**WHAT THE TASK REQUIRES**
From the passage about the terminal and editor setup, write out the portion from "3) minttyrc dosn't" up to and including "want the theme.", with "text editor" changed to "code editor".

To wrap up this section of the explanation, blah blah- I implemented stuff like subshells, tilde expansions, and impemented a history freature (arrow keys go up and down to see previous commands). This was implemented in a C file- tty-raw-mode.c and all goes to say that blueshell officially sorta works as a semi-decent replacement for the default shell. You can run programs to view stock prices- and the best part is you can interact with the shell just by talking! Using voice-to-speech built into Windows 10!

3) minttyrc dosn't really have a "how I built it part" as much as I literally opened up a text editor, made an .minttyrc file, and proceeded to enter in values corresponding to team liquid's hex codes. You can download the profile itself from the folder in the github if you want the theme.

4) Visual studio code

See I didn't know there was a plugin that already existed for this, so I spent like 2 days trying to code a custom plugin that allowed images to show up without interacting with the backend of the application- I knew it was possible because there's a hatsune miku theme for VS code floating around somewhere on the market, but I tried to make my own. The end result was simply admitting defeat, downloading a base plugin on the market, then adding the code

` "background.style": { "content": "''", "pointer-events": "none", "position": "absolute", "z-index": "99999", "width": "70%", "height": "100%", "margin-left":"30%", "background-position": "right", "background-size": "cover", "background-repeat": "no-repeat", "opacity": 0.7 }, "background.customImages": [

    "https://media.discordapp.net/attachments/587462902810673181/908799764789882930/Artboard_1.png"

**DATA FOR ANALYSIS**
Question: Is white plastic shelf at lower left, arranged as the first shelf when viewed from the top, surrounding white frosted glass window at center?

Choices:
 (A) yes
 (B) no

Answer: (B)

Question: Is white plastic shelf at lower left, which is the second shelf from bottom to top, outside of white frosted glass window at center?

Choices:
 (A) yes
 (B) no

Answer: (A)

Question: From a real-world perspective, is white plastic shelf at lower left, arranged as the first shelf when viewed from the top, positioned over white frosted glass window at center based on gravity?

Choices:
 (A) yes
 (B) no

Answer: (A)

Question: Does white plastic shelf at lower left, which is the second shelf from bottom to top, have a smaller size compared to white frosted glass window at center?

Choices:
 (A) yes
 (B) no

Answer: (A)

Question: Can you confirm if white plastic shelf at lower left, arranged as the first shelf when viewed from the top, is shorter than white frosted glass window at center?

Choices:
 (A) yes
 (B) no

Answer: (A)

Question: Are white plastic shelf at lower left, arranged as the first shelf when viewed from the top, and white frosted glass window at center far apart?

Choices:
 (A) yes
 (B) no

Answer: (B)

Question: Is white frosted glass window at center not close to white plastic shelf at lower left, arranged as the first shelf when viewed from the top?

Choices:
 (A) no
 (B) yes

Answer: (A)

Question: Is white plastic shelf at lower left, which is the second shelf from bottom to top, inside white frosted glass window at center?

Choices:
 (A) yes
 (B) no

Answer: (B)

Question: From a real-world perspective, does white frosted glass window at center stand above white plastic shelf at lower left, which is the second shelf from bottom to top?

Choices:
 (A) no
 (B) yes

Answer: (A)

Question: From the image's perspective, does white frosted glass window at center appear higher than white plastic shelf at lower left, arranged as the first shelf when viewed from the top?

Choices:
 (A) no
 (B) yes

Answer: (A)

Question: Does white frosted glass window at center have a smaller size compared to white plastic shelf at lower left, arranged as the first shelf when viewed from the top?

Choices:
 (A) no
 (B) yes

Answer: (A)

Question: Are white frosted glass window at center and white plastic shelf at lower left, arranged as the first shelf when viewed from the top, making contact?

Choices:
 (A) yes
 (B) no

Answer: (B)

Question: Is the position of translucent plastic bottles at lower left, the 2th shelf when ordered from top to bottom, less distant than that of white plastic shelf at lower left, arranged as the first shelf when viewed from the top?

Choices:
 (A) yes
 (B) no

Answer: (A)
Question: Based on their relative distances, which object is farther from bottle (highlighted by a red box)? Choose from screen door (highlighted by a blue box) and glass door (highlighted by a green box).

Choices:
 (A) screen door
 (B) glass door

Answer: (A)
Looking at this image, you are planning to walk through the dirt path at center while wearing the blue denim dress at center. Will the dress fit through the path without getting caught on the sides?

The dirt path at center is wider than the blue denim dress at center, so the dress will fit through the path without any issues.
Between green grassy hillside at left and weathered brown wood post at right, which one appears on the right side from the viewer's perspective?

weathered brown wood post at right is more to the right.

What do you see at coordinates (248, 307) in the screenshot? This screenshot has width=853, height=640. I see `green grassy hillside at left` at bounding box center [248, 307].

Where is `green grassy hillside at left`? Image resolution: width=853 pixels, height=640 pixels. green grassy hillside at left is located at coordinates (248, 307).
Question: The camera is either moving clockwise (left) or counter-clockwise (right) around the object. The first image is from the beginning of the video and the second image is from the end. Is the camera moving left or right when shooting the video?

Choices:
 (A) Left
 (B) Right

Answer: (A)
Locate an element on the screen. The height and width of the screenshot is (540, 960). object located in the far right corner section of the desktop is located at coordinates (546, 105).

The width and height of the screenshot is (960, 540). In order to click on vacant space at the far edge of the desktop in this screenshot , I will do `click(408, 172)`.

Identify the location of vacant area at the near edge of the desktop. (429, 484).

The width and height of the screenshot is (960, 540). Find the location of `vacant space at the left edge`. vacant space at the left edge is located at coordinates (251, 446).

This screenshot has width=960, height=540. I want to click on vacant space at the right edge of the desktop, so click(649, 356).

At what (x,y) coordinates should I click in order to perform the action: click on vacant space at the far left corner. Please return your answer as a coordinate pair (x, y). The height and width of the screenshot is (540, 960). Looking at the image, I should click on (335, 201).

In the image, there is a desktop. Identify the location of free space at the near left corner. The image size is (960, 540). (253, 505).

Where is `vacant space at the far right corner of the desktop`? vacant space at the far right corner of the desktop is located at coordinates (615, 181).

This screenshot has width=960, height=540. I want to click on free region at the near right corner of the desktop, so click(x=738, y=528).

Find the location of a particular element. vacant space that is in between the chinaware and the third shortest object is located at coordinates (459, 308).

**ANSWER TO THIS PROBLEM**
3) minttyrc dosn't really have a "how I built it part" as much as I literally opened up a code editor, made an .minttyrc file, and proceeded to enter in values corresponding to team liquid's hex codes. You can download the profile itself from the folder in the github if you want the theme.